Reflections on a day of inventing

Last week Curtis and I invited ten interesting people we’ve met over the past few months to join us at Hawthbush Farm for a slightly experimental day coming up with ideas for making work better.

Hawthbush is where I keep my bees and grow vegetables. Toby and Lisa are finally coming out of the treadmill of building and refurbishing and welcomed us to what is now a beautiful place. Most of the accommodation and the function room are finished and feel amazing, so much so that Curtis and Emily have booked to stay for a holiday. The twelve of us sat around an old oak kitchen table in the Granary, ate great food, talked a lot, fended off the occasional curious chicken and a very affectionate cat. By the end of the day I was slightly overwhelmed by the breadth and number of ideas we’d covered. I guess we didn’t actually invent anything physical, but I did leave feeling wiser and curious to try out some of the ideas.

Here are some of the themes that are still resonating with me:

Pressure
Whether or not it is required for good creative work. Should a manager seek to keep a team in a state of pressure, through deadlines, limited access to information and other techniques? Does this tension lead to better work? It seems rather sinister to think that it should be deliberately managed. Can it be done successfully? Is there a difference between externally imposed pressure and that we generate ourselves?

If we are committed to a project our engagement will drive us to good work, a pressure to do well. Many of us recognise the buzz that comes from time constraints, difficult problems, sometimes we even encourage it. There is a balance to be struck. Perhaps managers can facilitate positive pressure. I suspect they would do that best by stepping back and trusting their people to do good work and generate / feed off positive pressure. The manager’s role might be protect their teams from unhealthy pressure, to recognise when the balance is out and to help get it back rather than to seek to apply and control it as though it were water through a dam.

 

Tidiness
We need tidying phases, to process expenses, deal with admin, manage diaries. It is not unusual for this sort of activity to be delegated and there is nothing wrong with that. Maybe though doing it yourself forces you to slow down and reflect. A day a month put aside for tidying could be a light touch way to ameliorate stress.

We encourage people to review their work weekly, to take time out to plan what they are doing over the week ahead, that’s a kind of tidying. We know well the benefits it brings: clarity, control, focus.

I like the idea that projects might benefit from a deliberate tidying stage, a consolidation of the information, a final record collated before being archived, a road map for others to follow, a dissemination of lessons learned. A quietus.

 

Networks
Matt Locke described how starting The Story exposed him to a whole new network. Now he works for himself doing more of what interests him and that network is generating twice the number of opportunities his older, longer established work based network is.

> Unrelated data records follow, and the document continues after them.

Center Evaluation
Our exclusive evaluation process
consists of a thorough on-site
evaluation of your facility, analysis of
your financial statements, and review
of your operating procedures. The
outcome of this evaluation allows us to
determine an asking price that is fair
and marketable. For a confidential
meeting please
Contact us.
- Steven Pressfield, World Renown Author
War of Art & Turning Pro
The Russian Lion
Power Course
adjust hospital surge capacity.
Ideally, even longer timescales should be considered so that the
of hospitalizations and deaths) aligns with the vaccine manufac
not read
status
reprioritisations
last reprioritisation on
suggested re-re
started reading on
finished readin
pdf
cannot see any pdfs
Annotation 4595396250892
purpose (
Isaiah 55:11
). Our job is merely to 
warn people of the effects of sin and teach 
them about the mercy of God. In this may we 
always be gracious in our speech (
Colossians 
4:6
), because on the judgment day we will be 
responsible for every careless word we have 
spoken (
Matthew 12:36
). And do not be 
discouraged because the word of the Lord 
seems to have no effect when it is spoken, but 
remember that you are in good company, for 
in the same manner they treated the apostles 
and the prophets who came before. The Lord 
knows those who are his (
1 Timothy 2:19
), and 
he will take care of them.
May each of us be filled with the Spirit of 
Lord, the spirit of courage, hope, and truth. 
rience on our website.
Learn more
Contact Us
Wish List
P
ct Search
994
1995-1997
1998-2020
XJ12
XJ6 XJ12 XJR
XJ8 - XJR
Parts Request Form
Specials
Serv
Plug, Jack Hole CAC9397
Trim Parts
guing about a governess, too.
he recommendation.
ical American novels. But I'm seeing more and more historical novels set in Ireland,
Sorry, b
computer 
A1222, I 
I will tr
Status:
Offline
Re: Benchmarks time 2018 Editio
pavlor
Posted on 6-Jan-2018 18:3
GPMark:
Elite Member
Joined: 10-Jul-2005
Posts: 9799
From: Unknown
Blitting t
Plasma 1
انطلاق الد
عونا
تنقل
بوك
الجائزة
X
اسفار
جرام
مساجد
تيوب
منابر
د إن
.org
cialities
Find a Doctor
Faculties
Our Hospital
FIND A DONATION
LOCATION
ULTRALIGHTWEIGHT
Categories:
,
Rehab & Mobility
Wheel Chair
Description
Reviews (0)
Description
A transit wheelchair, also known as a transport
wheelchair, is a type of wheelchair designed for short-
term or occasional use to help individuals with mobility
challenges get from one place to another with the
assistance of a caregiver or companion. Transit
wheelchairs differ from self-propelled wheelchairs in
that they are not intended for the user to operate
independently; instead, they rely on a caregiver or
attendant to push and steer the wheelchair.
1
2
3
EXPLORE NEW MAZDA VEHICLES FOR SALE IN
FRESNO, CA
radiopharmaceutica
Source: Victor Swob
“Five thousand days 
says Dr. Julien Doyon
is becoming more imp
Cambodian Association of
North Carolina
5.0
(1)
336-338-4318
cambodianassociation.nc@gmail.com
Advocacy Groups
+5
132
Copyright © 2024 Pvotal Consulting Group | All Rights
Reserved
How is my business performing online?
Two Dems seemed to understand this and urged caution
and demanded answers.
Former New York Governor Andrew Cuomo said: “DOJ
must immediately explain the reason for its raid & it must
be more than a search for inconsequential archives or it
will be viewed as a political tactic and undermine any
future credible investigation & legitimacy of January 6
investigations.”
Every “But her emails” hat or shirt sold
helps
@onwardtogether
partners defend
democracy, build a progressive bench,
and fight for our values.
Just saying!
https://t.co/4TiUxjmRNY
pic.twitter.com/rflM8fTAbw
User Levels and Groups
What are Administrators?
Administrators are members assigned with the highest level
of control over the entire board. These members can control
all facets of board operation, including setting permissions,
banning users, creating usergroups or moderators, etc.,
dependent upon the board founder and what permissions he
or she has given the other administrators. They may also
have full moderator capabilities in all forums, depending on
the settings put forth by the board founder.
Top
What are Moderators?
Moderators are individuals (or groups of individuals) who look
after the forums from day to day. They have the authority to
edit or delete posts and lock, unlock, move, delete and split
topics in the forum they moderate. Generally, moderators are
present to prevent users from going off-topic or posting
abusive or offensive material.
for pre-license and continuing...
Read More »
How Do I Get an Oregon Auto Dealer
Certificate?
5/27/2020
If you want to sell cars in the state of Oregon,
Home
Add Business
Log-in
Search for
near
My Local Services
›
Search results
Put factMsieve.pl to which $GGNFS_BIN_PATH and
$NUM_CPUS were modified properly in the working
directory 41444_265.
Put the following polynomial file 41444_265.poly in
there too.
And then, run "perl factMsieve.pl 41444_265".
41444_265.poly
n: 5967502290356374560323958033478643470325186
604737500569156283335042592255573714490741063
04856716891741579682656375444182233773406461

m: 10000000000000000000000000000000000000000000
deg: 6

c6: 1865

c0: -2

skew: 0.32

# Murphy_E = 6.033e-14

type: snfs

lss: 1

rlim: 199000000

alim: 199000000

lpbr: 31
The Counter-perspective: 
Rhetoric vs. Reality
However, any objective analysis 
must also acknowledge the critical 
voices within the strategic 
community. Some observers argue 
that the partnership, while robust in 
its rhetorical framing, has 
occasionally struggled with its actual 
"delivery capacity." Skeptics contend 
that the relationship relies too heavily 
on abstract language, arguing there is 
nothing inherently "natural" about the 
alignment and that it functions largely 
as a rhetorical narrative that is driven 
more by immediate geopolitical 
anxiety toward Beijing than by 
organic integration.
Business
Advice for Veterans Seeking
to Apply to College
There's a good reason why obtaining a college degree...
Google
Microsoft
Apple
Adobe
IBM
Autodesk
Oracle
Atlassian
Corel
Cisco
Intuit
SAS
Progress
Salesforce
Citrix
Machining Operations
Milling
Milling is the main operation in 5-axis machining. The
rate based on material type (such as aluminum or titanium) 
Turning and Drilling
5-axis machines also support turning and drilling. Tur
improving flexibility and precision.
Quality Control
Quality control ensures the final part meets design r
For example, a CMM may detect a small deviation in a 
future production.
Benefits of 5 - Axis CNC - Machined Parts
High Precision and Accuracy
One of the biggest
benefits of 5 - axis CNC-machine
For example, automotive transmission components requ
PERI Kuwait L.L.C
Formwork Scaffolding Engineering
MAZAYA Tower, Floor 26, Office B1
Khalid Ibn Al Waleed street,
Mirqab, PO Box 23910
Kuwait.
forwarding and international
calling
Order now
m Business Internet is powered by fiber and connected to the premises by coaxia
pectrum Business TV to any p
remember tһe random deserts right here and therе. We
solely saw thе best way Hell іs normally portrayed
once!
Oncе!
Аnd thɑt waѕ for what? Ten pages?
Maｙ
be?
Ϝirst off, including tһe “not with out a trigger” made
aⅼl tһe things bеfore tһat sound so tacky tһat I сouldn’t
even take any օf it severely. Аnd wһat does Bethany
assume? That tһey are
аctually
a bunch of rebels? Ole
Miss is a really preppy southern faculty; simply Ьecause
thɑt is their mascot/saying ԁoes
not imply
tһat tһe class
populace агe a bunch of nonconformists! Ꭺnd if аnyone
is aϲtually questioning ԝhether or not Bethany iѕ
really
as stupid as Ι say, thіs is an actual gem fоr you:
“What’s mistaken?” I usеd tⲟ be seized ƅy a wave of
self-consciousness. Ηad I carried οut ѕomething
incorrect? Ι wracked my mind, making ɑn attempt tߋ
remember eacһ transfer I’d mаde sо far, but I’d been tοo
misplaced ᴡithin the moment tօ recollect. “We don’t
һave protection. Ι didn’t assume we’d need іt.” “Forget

I like the idea of finding ways to build a network (if that is what it is) around your areas of interest. Perhaps it is not strictly a network, more a community. If it is interest focused, has something to coalesce around, it should be fertile and if you can be a focal point for that, it seems reasonable that it should be more fertile than say LinkedIn. Perhaps it something to do with the physical contact an event such as The Story offers, opportunities to connect in the real world to share stories and ideas face to face. There is common ground, a reason to champion an idea.

So where are the really valuable networks. I don’t mean the ones that lead to work necessarily, but the ones that engage you in other areas of your life. How do we find them, build them, nurture and manage them to find fulfilment? I don’t think that it’s complicated, but perhaps we undervalue them and fail to put ourselves forward and so form a barrier to what really engages us.

 

Remuneration
Paul Levy suggested that those people who do the least interesting, most repetitive jobs should be paid more, much more, than those doing creative work that interests them. Perhaps a new economy would see creative thinkers housed and fed with access to wonderful working environments, but without pay. Most people who love their work would do it if their salary was halved. It gives them fulfilment. Meanwhile others do uninteresting jobs and must sacrifice their time and skills to be able to pursue interests in the time left to them outside of work. That sacrifice should be rewarded. I wonder how that might play out in a global marketplace where outsourcing might remove a whole class of activity from a country such as Britain.

 

New models for businesses
A number of people were transitioning from large employers to working for themselves. We explored the dynamics of that. The idea of doing a not job: a job that is not what you used to do. In that reaction might we be abandoning some things that are good? Working alone or in a small team is exhilarating but limiting. What models are there for building a networked business that expands with demand and shrinks with desire that allows you to do big stuff and keep small. Should growth be a consideration, why is it necessary, should it be a goal, what other objectives could be set that might make for a better experience for ourselves? We unpacked a lot, and some of us will be experimenting over the months ahead.

I got quite interested in the idea of a tool or check list for people to work through who were considering a not-job, of breaking ties and trying something new. I might come back to that.

 

There was a lot more besides. Curtis and I will run another soon, maybe one a quarter. We’ll tweak the format, invite new people, maybe invite clients to part of it, maybe do it over two days, maybe make it bigger. Perhaps this will become a network/community thing that takes on a life of its own complementing and extending what we and others who share our interests can do. We’ll see.